- **Trecho**
/---

Os acusados
tramaram, segundo a PGR, contra a liberdade e a vida do ministro Alexandre de
Moraes, o vice-presidente Geraldo Alckmin e o presidente Lula, então vice e presidente
eleitos.
A PGR diz que
Bolsonaro não só sabia do plano como "acompanhou a evolução do esquema e a
possível data de sua execução integral".
Segundo Fernandes,
Mauro Cid esteve com Bolsonaro e discutiu o momento ideal para executar o plano
de campo, chamado de Copa 2022.
8 de janeiro de
2023: invasão dos Três Poderes
A denúncia da PGR
qualifica os acontecimentos
do dia 8 de janeiro de 2023 em Brasília como uma
"tentativa derradeira de consumação do golpe".
Na ocasião,
milhares de apoiadores do já ex-presidente Bolsonaro invadiram as sedes dos
Três Poderes em Brasília, depredando o interior dos edifícios.
A trama, no
entanto, já vinha se desenrolando há mais tempo, de acordo com o texto da
denúncia. As mobilizações de bolsonaristas em acampamentos diante de quartéis
em diversas cidades do Brasil foram controladas "pela organização
criminosa", diz o documento.
"O controle
exercido pela organização criminosa sobre as manifestações populares era tão
evidente que, em 4.1.2023, como visto, Mauro Cid já manifestava ciência sobre o
ato de violência que ocorreria poucos dias depois. O grupo aguardava o evento
popular como a tentativa derradeira de consumação do golpe, tanto que, uma vez
iniciadas as ações de vandalismo, Mauro Cid comentou com a sua mulher: 'Se o EB
[Exército Brasileiro] sair dos quartéis… é para aderir'."
A PGR se debruça,
ainda, sobre informações que apontariam omissão da Secretaria de Segurança
Pública do Distrito Federal em relação aos preparativos dos atos violentos.
A denúncia aponta
que o então secretário de Segurança Pública do DF, Anderson Torres, e sua
subsecretária de Inteligência, Marília Ferreira de Alencar, teriam recebido
informações sobre as intenções violentas de parte dos manifestantes.
"A análise do
dispositivo móvel de Marília Alencar forneceu elementos relevantes sobre o seu
comportamento omissivo em consórcio com Anderson Torres e Fernando de Sousa
Oliveira no âmbito da Secretaria de Segurança Pública do Distrito
Federal", diz a PGR.

\---

- **Dados fornecidos**
/---

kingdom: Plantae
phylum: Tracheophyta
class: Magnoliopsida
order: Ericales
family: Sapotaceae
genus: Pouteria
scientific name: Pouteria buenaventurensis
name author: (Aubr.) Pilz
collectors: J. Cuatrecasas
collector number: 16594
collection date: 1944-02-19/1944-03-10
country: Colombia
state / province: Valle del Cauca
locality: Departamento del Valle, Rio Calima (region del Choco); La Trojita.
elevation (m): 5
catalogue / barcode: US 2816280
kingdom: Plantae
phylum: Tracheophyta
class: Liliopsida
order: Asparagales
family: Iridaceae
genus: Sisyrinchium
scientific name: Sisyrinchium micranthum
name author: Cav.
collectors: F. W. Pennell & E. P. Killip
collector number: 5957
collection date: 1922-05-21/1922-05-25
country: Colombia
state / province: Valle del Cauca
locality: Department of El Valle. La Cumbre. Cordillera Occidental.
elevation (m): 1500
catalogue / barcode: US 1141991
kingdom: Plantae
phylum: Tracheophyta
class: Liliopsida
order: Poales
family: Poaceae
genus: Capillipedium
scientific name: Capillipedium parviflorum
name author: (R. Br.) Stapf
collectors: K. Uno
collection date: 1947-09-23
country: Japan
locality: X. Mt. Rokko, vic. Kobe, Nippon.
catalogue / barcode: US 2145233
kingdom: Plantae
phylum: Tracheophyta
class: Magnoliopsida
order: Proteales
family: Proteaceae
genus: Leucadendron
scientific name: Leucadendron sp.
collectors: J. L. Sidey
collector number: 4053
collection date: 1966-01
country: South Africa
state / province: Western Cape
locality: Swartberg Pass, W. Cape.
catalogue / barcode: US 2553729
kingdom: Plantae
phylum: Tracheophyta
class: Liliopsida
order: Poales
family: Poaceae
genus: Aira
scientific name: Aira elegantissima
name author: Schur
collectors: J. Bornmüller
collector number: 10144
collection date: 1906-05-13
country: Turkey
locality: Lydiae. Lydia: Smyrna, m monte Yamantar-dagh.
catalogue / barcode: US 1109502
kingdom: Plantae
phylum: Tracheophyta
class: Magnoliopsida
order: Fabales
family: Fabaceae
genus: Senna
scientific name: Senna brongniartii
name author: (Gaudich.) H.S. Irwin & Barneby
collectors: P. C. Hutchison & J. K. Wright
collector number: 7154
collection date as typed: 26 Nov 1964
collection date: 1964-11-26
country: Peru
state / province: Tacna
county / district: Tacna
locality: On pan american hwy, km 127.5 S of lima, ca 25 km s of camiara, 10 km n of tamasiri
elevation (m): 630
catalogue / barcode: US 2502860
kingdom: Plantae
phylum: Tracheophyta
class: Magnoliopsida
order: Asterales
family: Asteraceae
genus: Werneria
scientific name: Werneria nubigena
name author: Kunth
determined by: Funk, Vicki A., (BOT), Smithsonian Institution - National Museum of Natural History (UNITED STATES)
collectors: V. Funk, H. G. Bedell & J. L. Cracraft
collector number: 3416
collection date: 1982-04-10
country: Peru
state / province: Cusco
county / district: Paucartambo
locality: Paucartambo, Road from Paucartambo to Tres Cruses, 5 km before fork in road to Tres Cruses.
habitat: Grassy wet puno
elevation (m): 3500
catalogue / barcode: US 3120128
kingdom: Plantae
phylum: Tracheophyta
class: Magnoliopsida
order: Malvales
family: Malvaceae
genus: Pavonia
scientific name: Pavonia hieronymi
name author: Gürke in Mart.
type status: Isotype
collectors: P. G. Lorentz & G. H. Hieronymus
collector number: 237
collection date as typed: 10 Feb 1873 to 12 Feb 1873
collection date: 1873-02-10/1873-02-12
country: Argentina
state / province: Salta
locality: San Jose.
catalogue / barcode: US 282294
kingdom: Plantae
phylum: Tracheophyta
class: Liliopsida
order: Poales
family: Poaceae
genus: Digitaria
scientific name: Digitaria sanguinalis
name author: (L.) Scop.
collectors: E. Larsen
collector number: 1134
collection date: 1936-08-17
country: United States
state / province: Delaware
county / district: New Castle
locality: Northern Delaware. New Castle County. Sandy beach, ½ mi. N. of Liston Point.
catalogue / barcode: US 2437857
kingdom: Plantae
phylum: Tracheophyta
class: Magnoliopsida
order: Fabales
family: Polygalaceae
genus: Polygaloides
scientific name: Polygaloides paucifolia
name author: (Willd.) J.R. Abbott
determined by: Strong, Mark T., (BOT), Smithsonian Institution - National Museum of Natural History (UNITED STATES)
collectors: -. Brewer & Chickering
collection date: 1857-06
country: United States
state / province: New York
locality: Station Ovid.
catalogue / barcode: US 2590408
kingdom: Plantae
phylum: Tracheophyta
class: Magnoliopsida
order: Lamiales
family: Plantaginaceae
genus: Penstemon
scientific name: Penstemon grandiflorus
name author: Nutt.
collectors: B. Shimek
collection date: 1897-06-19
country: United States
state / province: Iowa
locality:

\---

- **Perguntas**
a) Indique se cada afirmação abaixo está de acordo com o trecho sobre a denúncia da PGR, respondendo sim ou não e citando literalmente as palavras do trecho que decidem a questão: (i) a denúncia qualifica os acontecimentos de 8 de janeiro de 2023 em Brasília como a tentativa derradeira de consumação do golpe; (ii) Anderson Torres ocupava o cargo de subsecretário de Inteligência; (iii) segundo Fernandes, o plano de campo discutido por Mauro Cid com Bolsonaro era chamado de Copa 2022.
b) Transcreva do trecho sobre a denúncia da PGR o segmento que vai de "A denúncia aponta" até "parte dos manifestantes.".
c) Dê continuidade ao trecho sobre a denúncia da PGR a partir do ponto em que ele termina.

- **Resultados por tarefa**
a)
(i) Sim: «A denúncia da PGR qualifica os acontecimentos do dia 8 de janeiro de 2023 em Brasília como uma "tentativa derradeira de consumação do golpe".»
(ii) Não: «o então secretário de Segurança Pública do DF, Anderson Torres, e sua subsecretária de Inteligência, Marília Ferreira de Alencar»
(iii) Sim: «discutiu o momento ideal para executar o plano de campo, chamado de Copa 2022.»

b)
A denúncia aponta
que o então secretário de Segurança Pública do DF, Anderson Torres, e sua
subsecretária de Inteligência, Marília Ferreira de Alencar, teriam recebido
informações sobre as intenções violentas de parte dos manifestantes.

c)
"As omissões
foram cruciais para a consumação dos eventos de insurgência de 8.1.2023. As
práticas malsãs foram identificadas a partir da análise de conversas dos grupos
de WhatsApp 'Difusão' e 'CIISP MANIFESTAÇÕES', que reuniam agentes de
diferentes órgãos de segurança pública, e havia sido criado justamente para
auxiliar na solução de incidentes durante os protestos previstos para janeiro
de 2023", continua a denúncia.
Ainda segundo a
PGR, tanto Torres quanto Alencar participavam de um grupo de WhatsApp chamado
"Difusão", que teria sido criado por um coronel da Polícia Militar do
Distrito Federal, Jorge Henrique.
"Na data da
criação do grupo, o Coronel Jorge Henrique comunicou que, por determinação da
Subsecretaria de Inteligência, o canal estava aberto para facilitar a
disseminação de dados e informações pertinentes ao acompanhamento de
manifestações, atos e eventos que pudessem causar impacto na segurança pública
do Distrito Federal."
No dia 5 de janeiro
daquele ano, o coronel enviou no grupo uma mensagem ressaltando "que
estavam programados 'atos para os dias 06, 07, 08 e 09 de janeiro de 2023',
incluindo uma convocação para a ação 'Tomada de Poder'."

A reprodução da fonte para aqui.